--- START ---

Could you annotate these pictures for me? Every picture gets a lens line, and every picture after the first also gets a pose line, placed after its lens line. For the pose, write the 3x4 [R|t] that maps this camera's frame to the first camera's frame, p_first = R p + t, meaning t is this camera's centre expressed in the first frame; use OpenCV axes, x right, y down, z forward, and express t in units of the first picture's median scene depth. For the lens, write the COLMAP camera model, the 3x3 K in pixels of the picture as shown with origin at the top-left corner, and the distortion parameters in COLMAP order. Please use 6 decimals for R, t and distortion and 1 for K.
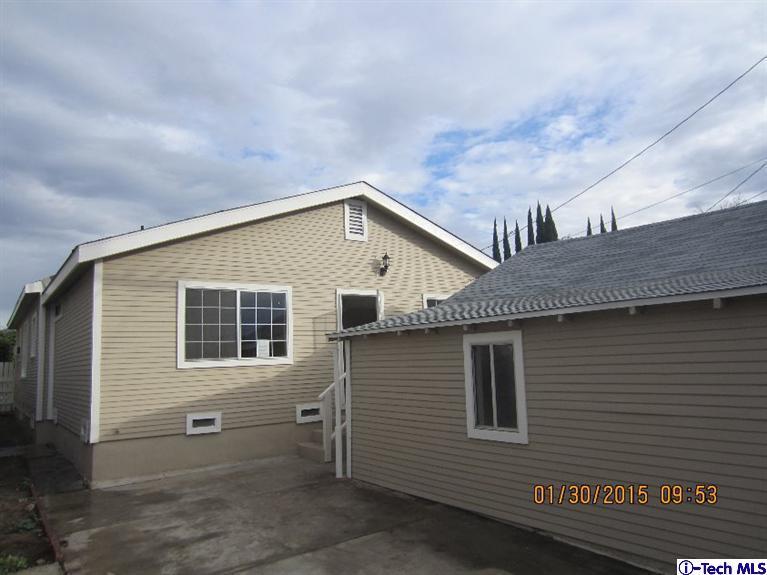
lens RADIAL K [[546.6, 0, 383.5], [0, 546.6, 287.5], [0, 0, 1]] dist [-0.028500, 0.007181]
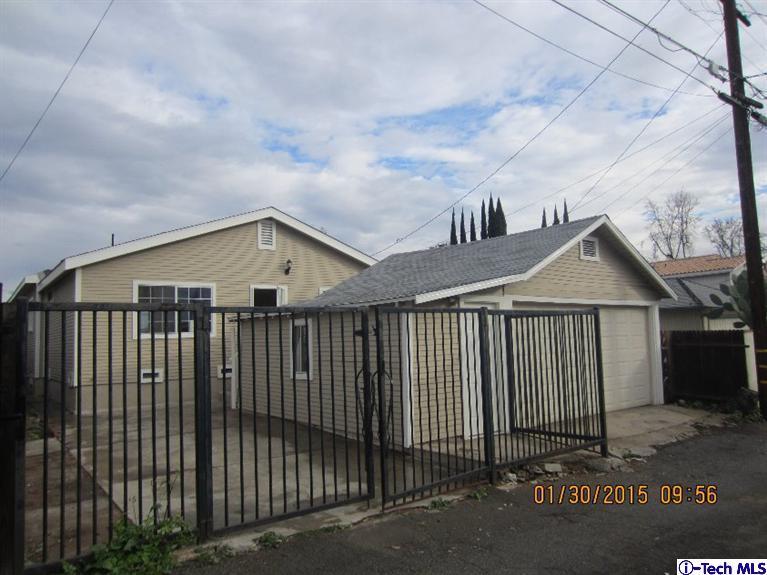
lens RADIAL K [[546.6, 0, 383.5], [0, 546.6, 287.5], [0, 0, 1]] dist [-0.028500, 0.007181]
pose [[0.999709, 0.013512, 0.019985, 0.214696], [-0.014250, 0.999203, 0.037274, -0.044654], [-0.019466, -0.037548, 0.999105, -0.385277]]
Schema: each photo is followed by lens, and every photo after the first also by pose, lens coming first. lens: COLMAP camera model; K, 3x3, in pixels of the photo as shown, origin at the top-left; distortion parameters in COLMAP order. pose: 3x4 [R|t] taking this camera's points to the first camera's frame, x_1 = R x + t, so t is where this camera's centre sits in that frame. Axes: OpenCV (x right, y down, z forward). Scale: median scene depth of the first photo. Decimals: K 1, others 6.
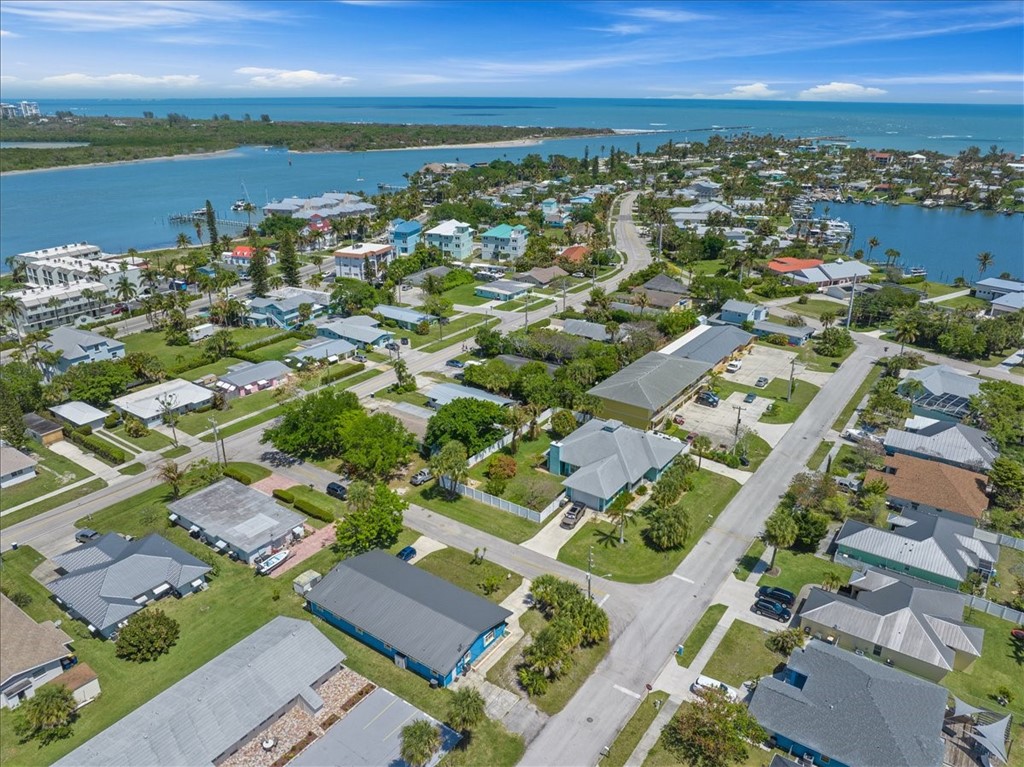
lens RADIAL K [[721.3, 0, 504.3], [0, 721.3, 381.2], [0, 0, 1]] dist [-0.026731, 0.000595]
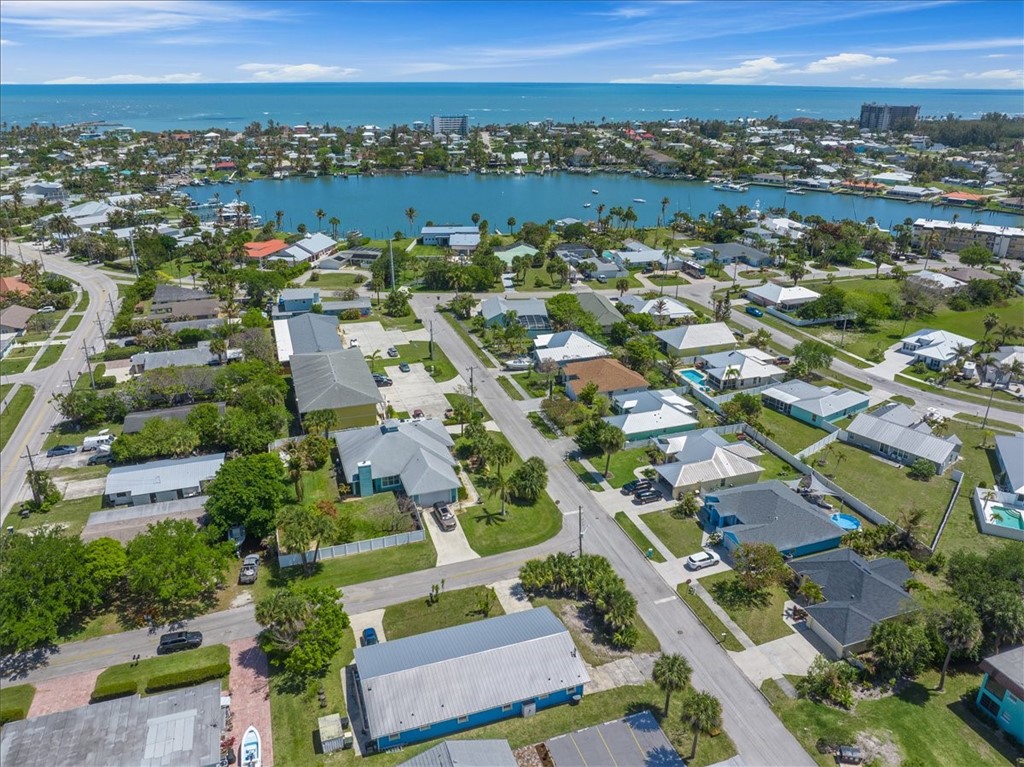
lens RADIAL K [[721.3, 0, 504.3], [0, 721.3, 381.2], [0, 0, 1]] dist [-0.026731, 0.000595]
pose [[0.594499, -0.314456, 0.740060, -0.391669], [0.297407, 0.941085, 0.160962, -0.090941], [-0.747074, 0.124407, 0.652996, 0.201931]]
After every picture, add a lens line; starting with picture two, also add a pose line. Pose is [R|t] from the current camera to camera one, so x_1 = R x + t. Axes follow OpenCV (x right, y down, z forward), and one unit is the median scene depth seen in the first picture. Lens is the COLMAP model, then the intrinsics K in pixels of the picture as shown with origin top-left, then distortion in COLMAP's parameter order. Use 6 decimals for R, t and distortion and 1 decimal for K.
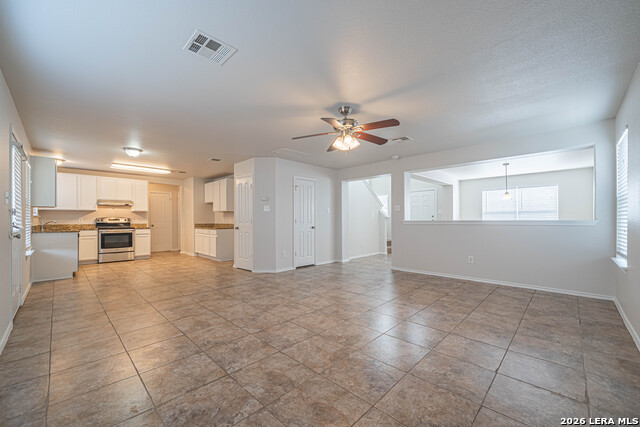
lens RADIAL K [[260.1, 0, 314.7], [0, 260.1, 219.3], [0, 0, 1]] dist [-0.004498, -0.000228]
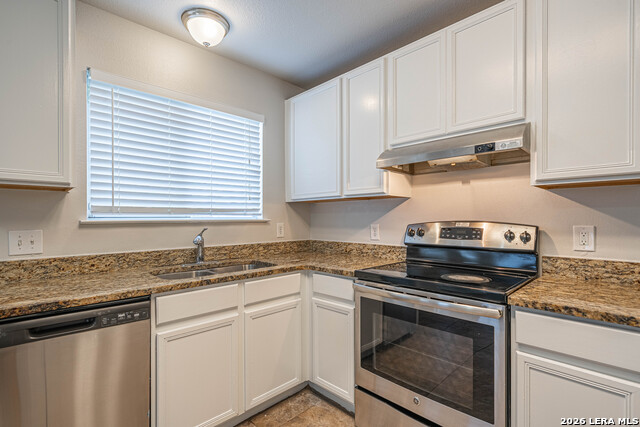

--- END ---

Required action: Pictures must be left out. Return verbatim only the lines from the line with "Schema: each photo" through the final line of the material above, including both ends.

Solution for this problem:
Schema: each photo is followed by lens, and every photo after the first also by pose, lens coming first. lens: COLMAP camera model; K, 3x3, in pixels of the photo as shown, origin at the top-left; distortion parameters in COLMAP order. pose: 3x4 [R|t] taking this camera's points to the first camera's frame, x_1 = R x + t, so t is where this camera's centre sits in that frame. Axes: OpenCV (x right, y down, z forward). Scale: median scene depth of the first photo. Decimals: K 1, others 6.
lens RADIAL K [[721.3, 0, 504.3], [0, 721.3, 381.2], [0, 0, 1]] dist [-0.026731, 0.000595]
lens RADIAL K [[721.3, 0, 504.3], [0, 721.3, 381.2], [0, 0, 1]] dist [-0.026731, 0.000595]
pose [[0.594499, -0.314456, 0.740060, -0.391669], [0.297407, 0.941085, 0.160962, -0.090941], [-0.747074, 0.124407, 0.652996, 0.201931]]
After every picture, add a lens line; starting with picture two, also add a pose line. Pose is [R|t] from the current camera to camera one, so x_1 = R x + t. Axes follow OpenCV (x right, y down, z forward), and one unit is the median scene depth seen in the first picture. Lens is the COLMAP model, then the intrinsics K in pixels of the picture as shown with origin top-left, then distortion in COLMAP's parameter order. Use 6 decimals for R, t and distortion and 1 decimal for K.
lens RADIAL K [[260.1, 0, 314.7], [0, 260.1, 219.3], [0, 0, 1]] dist [-0.004498, -0.000228]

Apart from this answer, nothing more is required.